WORK TO BE COMPLETED
Wherever "lines" occurs in the entries, copy the line that holds it.

*** RECORDS TO PROCESS ***

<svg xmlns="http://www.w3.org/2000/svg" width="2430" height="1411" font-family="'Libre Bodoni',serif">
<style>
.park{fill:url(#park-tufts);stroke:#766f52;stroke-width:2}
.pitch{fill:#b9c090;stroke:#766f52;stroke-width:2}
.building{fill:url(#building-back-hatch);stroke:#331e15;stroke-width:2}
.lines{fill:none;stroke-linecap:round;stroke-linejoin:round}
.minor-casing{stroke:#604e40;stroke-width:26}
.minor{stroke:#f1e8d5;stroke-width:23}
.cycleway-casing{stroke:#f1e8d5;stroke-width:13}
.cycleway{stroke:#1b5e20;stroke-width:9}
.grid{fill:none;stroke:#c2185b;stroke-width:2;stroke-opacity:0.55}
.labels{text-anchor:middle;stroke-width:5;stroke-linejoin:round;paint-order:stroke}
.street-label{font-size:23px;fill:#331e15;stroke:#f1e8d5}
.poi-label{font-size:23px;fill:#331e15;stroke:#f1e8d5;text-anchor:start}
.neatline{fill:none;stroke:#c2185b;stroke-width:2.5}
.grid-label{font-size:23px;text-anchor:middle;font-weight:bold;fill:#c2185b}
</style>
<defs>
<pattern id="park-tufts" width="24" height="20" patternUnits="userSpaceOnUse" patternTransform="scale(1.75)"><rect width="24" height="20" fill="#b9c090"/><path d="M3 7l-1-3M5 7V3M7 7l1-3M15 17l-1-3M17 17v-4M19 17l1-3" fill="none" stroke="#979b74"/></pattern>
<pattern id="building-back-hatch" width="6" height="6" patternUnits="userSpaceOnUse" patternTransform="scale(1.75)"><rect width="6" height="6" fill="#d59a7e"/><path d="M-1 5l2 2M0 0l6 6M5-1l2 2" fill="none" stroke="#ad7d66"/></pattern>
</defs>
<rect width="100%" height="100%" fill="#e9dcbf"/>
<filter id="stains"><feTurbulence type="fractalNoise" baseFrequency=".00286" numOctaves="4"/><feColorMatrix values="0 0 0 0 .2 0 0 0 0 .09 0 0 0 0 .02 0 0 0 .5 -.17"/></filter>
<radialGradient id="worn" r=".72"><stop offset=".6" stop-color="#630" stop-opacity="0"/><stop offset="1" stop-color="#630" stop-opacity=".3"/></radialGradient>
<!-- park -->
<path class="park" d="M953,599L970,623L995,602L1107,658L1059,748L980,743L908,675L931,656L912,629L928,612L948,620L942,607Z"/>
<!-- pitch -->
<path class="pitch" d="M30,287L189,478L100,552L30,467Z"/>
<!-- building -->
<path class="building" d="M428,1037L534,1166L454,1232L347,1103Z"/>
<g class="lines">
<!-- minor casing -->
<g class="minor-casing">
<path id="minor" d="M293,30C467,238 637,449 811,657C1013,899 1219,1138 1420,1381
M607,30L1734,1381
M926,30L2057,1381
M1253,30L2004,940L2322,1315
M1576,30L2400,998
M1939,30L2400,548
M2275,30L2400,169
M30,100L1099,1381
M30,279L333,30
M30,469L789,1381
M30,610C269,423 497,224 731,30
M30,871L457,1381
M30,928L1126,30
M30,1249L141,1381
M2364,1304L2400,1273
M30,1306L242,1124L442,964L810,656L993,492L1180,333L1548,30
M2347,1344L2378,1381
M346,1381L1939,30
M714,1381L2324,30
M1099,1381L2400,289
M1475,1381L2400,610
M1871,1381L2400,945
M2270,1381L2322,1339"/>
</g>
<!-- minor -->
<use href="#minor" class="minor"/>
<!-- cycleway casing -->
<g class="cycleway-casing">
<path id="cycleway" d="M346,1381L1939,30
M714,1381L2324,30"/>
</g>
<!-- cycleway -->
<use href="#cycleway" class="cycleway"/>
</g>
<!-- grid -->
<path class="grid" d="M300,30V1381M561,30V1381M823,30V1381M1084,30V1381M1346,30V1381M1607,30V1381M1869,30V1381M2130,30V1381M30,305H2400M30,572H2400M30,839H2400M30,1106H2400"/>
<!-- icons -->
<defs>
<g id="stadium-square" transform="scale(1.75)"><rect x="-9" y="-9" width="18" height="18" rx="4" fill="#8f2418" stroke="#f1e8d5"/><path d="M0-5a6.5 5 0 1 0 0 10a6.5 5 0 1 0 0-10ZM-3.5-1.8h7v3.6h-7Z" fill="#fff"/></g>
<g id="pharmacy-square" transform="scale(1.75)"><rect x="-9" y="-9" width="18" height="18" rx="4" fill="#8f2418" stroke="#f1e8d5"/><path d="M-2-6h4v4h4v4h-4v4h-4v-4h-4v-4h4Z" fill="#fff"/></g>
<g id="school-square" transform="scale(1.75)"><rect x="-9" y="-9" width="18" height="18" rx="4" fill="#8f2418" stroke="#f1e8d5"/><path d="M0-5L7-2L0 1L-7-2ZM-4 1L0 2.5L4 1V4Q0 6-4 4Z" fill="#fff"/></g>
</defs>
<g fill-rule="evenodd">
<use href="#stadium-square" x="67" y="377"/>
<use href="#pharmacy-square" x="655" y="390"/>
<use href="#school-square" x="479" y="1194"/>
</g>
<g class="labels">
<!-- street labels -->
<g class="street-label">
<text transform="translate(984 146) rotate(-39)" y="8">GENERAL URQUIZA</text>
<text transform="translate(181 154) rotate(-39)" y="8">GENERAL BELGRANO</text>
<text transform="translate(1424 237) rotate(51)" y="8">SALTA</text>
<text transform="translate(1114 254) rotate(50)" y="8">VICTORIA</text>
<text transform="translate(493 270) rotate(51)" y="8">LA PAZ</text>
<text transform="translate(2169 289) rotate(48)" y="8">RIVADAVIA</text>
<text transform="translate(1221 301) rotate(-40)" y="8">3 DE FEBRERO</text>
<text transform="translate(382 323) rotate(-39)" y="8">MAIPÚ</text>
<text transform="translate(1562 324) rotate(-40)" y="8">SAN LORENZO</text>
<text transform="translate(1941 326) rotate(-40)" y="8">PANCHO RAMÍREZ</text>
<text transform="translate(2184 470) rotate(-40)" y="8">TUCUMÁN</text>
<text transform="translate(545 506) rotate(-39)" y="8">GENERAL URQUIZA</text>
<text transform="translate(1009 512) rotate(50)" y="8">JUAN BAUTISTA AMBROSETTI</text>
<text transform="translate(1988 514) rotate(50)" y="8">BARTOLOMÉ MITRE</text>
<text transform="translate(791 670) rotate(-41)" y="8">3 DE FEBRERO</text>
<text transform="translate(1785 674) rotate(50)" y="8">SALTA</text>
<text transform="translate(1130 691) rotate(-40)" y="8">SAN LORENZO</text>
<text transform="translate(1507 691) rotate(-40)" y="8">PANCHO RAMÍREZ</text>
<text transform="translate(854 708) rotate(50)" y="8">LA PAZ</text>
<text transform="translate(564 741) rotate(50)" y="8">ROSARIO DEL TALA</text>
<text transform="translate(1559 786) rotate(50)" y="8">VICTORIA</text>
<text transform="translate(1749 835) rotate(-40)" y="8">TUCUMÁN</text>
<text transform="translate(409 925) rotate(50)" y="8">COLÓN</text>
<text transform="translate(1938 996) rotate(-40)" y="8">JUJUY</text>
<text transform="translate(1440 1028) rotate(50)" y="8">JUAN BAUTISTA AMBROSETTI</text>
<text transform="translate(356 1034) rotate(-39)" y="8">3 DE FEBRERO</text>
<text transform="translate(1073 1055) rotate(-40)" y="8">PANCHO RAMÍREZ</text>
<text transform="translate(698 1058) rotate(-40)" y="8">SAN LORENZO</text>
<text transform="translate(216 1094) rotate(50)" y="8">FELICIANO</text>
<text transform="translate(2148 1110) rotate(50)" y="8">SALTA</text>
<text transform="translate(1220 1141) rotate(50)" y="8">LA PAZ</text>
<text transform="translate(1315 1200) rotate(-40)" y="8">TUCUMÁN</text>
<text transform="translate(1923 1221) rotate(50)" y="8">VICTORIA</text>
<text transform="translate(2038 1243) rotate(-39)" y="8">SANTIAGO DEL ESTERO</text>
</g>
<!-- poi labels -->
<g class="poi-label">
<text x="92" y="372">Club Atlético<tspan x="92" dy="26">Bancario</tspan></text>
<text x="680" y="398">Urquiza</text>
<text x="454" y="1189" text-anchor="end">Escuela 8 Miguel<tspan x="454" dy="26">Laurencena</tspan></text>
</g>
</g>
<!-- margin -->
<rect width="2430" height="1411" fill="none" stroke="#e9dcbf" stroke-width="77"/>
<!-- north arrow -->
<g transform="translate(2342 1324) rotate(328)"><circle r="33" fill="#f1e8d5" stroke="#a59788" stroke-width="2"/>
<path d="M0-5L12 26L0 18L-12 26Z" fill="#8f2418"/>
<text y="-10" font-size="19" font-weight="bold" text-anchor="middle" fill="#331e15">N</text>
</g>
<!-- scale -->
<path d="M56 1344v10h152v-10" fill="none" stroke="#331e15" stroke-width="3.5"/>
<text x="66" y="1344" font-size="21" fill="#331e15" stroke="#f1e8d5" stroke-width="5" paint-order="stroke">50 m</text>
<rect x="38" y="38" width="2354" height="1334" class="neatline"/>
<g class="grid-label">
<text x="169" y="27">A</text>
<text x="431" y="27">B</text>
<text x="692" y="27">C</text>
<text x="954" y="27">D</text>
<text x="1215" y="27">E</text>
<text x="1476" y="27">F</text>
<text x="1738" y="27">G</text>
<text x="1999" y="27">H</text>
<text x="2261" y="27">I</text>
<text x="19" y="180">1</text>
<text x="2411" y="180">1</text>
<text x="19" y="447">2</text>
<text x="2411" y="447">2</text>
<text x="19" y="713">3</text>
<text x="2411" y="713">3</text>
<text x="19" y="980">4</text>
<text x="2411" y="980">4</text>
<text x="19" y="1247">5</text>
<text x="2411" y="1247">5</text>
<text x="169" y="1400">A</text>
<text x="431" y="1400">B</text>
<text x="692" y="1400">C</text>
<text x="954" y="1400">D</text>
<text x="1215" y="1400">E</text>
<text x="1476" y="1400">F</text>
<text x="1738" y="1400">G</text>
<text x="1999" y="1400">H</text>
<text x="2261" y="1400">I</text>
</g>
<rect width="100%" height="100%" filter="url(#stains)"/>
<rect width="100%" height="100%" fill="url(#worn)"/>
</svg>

*** End of RECORDS TO PROCESS ***

WRITTEN SOLUTION
.lines{fill:none;stroke-linecap:round;stroke-linejoin:round}
<g class="lines">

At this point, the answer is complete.